▶ What to work on
Comb the records below for the string "counter" and copy each line where it turns up.

▶ Data extract
◇ ◇ ◇ ◇ ◇ ◇ ◇

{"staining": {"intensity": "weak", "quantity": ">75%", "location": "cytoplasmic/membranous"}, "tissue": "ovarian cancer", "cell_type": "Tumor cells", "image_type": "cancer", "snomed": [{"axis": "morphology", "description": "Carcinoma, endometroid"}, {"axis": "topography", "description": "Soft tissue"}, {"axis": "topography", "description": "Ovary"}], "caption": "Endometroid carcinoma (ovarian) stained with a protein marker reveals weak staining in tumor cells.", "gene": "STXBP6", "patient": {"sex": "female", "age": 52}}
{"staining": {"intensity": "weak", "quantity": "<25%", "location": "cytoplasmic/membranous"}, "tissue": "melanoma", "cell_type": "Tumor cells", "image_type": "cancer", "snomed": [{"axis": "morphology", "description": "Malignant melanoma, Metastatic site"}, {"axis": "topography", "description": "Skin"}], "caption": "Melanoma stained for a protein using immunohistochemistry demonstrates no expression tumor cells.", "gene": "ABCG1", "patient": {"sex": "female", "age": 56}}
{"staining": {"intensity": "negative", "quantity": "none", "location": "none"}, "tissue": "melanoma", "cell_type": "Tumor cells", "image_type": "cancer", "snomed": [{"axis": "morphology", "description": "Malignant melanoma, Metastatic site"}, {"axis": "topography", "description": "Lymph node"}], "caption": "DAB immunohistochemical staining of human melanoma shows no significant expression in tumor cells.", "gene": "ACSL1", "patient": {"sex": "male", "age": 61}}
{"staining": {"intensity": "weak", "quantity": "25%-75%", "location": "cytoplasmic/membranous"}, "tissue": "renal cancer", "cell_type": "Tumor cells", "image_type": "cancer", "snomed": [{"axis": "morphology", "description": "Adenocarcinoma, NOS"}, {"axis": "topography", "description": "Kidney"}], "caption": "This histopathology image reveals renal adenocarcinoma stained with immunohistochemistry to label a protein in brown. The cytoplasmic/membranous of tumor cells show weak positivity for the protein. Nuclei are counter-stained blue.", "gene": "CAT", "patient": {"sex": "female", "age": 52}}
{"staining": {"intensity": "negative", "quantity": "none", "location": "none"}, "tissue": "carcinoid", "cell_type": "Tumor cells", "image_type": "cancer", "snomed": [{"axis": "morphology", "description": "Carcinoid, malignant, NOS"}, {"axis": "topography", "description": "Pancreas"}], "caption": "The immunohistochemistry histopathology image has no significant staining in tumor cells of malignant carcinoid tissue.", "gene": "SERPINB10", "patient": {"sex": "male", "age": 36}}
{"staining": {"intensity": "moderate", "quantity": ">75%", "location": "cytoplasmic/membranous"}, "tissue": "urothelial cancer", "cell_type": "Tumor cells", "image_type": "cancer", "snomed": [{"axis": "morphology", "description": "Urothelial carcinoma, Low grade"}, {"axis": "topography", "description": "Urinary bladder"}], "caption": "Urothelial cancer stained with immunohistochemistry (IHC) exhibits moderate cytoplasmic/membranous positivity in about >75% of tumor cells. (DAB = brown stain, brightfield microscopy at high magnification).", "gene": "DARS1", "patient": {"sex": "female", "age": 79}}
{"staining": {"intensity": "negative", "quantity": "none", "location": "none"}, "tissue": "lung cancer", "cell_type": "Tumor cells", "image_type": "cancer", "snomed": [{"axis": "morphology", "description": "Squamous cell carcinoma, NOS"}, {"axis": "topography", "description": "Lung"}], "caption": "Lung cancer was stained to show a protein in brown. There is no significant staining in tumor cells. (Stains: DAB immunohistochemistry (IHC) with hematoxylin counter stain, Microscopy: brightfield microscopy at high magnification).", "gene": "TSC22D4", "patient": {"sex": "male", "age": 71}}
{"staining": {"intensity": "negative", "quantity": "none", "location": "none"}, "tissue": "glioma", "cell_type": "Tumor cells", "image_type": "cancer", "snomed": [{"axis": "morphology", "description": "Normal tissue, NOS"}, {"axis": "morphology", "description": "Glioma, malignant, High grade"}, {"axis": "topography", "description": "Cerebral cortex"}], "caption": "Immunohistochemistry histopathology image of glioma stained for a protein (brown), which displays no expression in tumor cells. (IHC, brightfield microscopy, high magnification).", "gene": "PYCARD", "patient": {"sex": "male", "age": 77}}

◇ ◇ ◇ ◇ ◇ ◇ ◇

▶ Task result
{"staining": {"intensity": "weak", "quantity": "25%-75%", "location": "cytoplasmic/membranous"}, "tissue": "renal cancer", "cell_type": "Tumor cells", "image_type": "cancer", "snomed": [{"axis": "morphology", "description": "Adenocarcinoma, NOS"}, {"axis": "topography", "description": "Kidney"}], "caption": "This histopathology image reveals renal adenocarcinoma stained with immunohistochemistry to label a protein in brown. The cytoplasmic/membranous of tumor cells show weak positivity for the protein. Nuclei are counter-stained blue.", "gene": "CAT", "patient": {"sex": "female", "age": 52}}
{"staining": {"intensity": "negative", "quantity": "none", "location": "none"}, "tissue": "lung cancer", "cell_type": "Tumor cells", "image_type": "cancer", "snomed": [{"axis": "morphology", "description": "Squamous cell carcinoma, NOS"}, {"axis": "topography", "description": "Lung"}], "caption": "Lung cancer was stained to show a protein in brown. There is no significant staining in tumor cells. (Stains: DAB immunohistochemistry (IHC) with hematoxylin counter stain, Microscopy: brightfield microscopy at high magnification).", "gene": "TSC22D4", "patient": {"sex": "male", "age": 71}}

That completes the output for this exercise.